Photographic memory
The camera was literally a box with two lenses, one above the other, protruding out a little from its body. It had a brown leather case which, when removed, gave access to the back compartment where the film was loaded. A metal cover on top, when opened, revealed a cloudy glass on which, as if by magic, the camera displayed what it saw. Rotating the dial on the right side of the box brought the image into focus. The image which formed on the glass did not feel like anything that bare eyes saw. It had a grainy texture and a dreamy quality, condensing the view into the tiny square glass.
That was my earliest memory of opening and looking through, what I learnt much later, was a ‘twin lens reflex’ camera. Playing with the unloaded camera, I learnt how to project a tiny square moving image onto a wall through the camera. The back cover had to be opened and the camera held close to a wall with its back towards the wall. Those were perhaps the first ‘unrecorded videos’ I made. The trees outside the room would gently sway in that tiny coloured image on the wall. A still camera had been turned into a video camera in those pre-digital times.
My father told us that he had purchased the camera from the scholarship money he got in the first year as a student at the Delhi College of Art (then Delhi Polytechnic) in 1962. For a princely sum of 600 rupees.
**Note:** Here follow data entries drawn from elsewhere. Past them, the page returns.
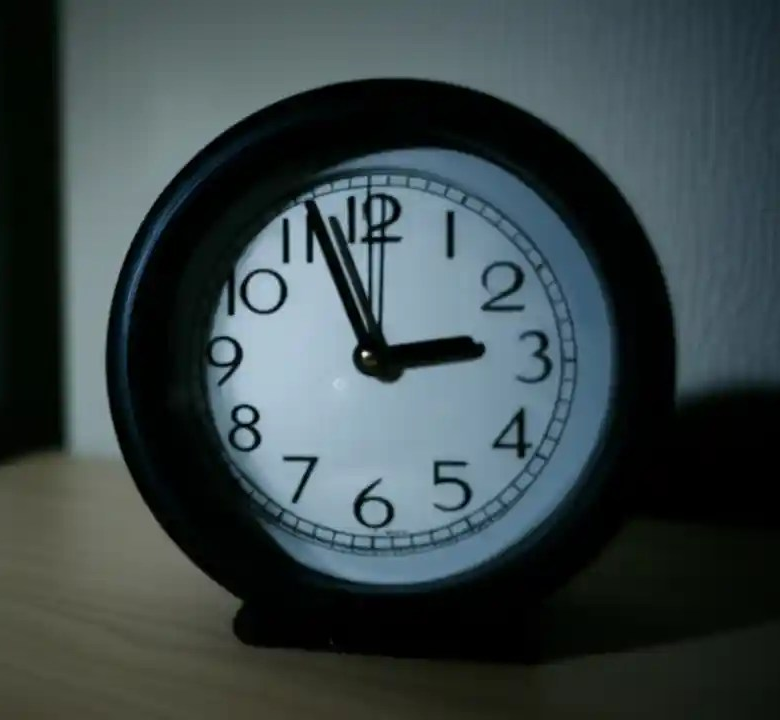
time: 2:56
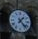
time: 1:22
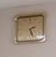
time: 2:26
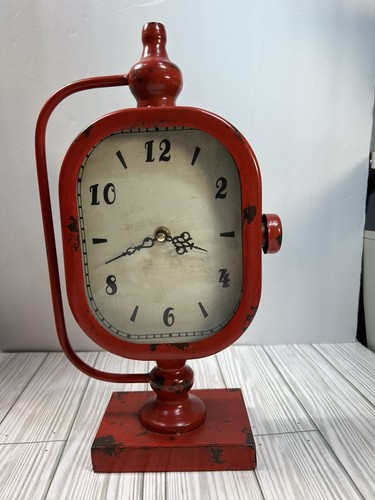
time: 3:42
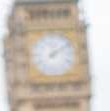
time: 12:09
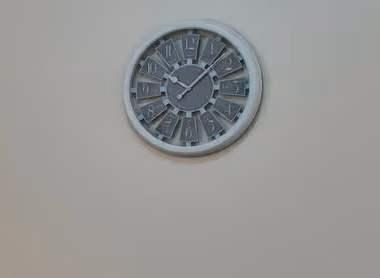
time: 10:07
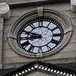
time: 8:48
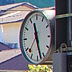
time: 11:27
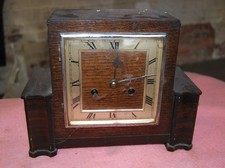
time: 12:13
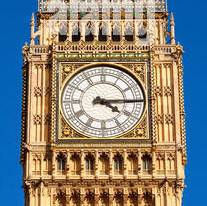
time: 4:14
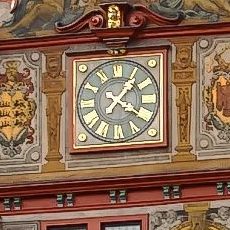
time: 1:20
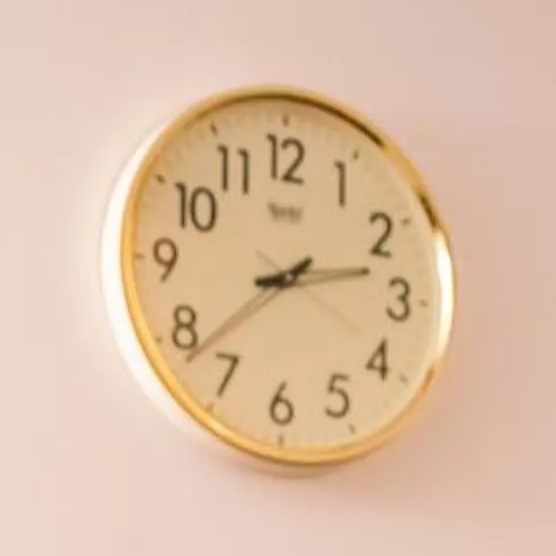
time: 2:38
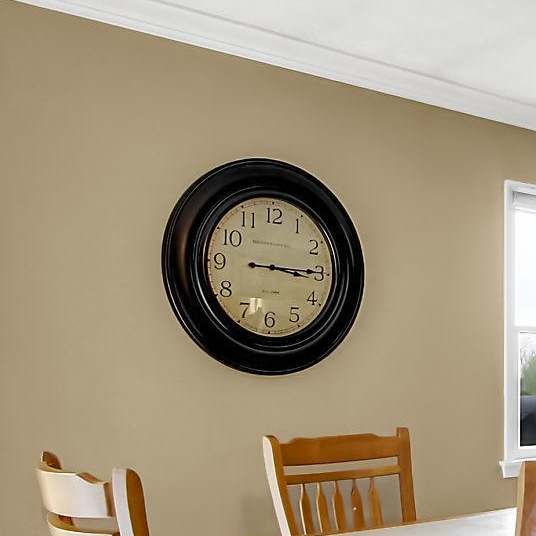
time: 3:15
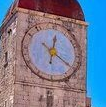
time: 12:20
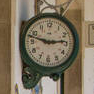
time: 2:47
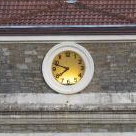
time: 7:48
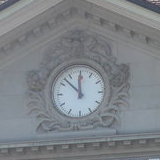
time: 11:52
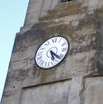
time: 5:21
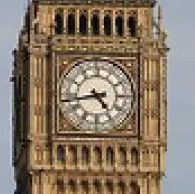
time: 4:43
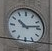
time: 10:13
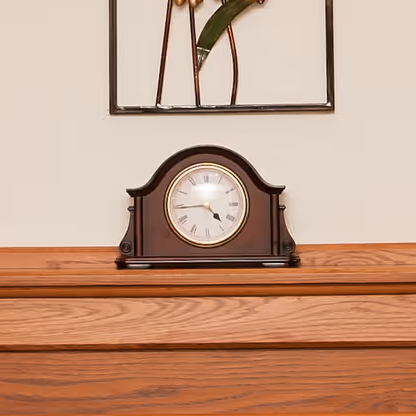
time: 4:44
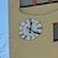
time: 12:21
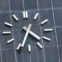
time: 4:34
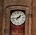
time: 1:43
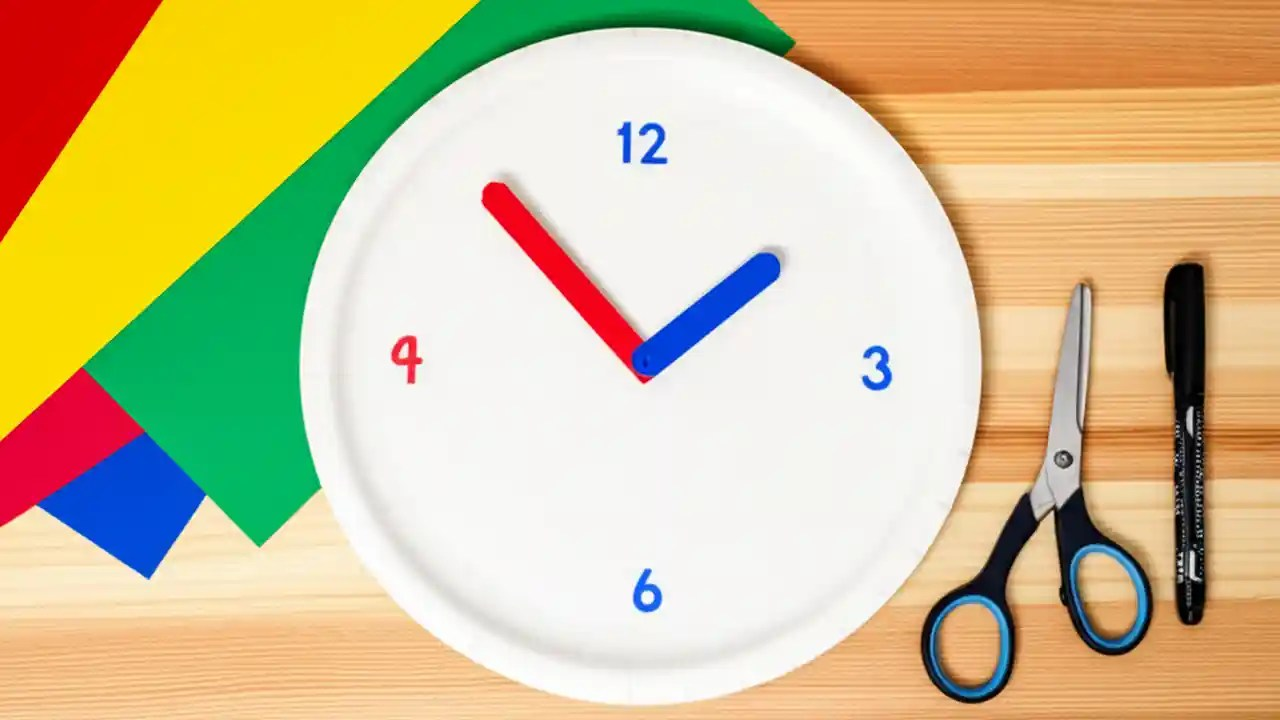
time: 1:52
And when he passed away in 2021, he left behind hundreds of negatives that he had exposed with the camera. A majority of them being photographs of family, but also many that he took while travelling to different parts of India as a student, from Agra to Bombay to Kerala. He did not get most of those negatives printed, I am sure due to the expensive nature of printing photos. While I grew up looking at the family portraits, the others remained mostly unseen.
Digitally scanning through the negatives now, most of them still in good condition, I am able to better comprehend him not just as a photographer, but also as a person. The act of photographing was perhaps more important for him than the display of results. In that sense, he was not projecting himself as an artist, but as someone for whom the act of looking at and capturing the life he was traversing through held special significance as an experience, the memory of which could be relived through these captures.
One can debate the artistic worth of these photographs, but they capture a feel of the places as he saw them, mostly in the 1960s and ’70s. He is acutely aware of the quality of light and forms of objects and structures in his subjects. And combined with perspective, they convey an observational quality and a relationship with the outside world that is more than ordinary.
In the times of Instagram, where an image is made available to a global viewer the instant it is clicked, for these images to lie hidden in a deep slumber for all these decades, with no yearning of being seen, is a testimony to the sea change the world has seen in the short span of a person’s lifetime. Changes which are continuously accelerated for us to keep pace with or to try and fathom.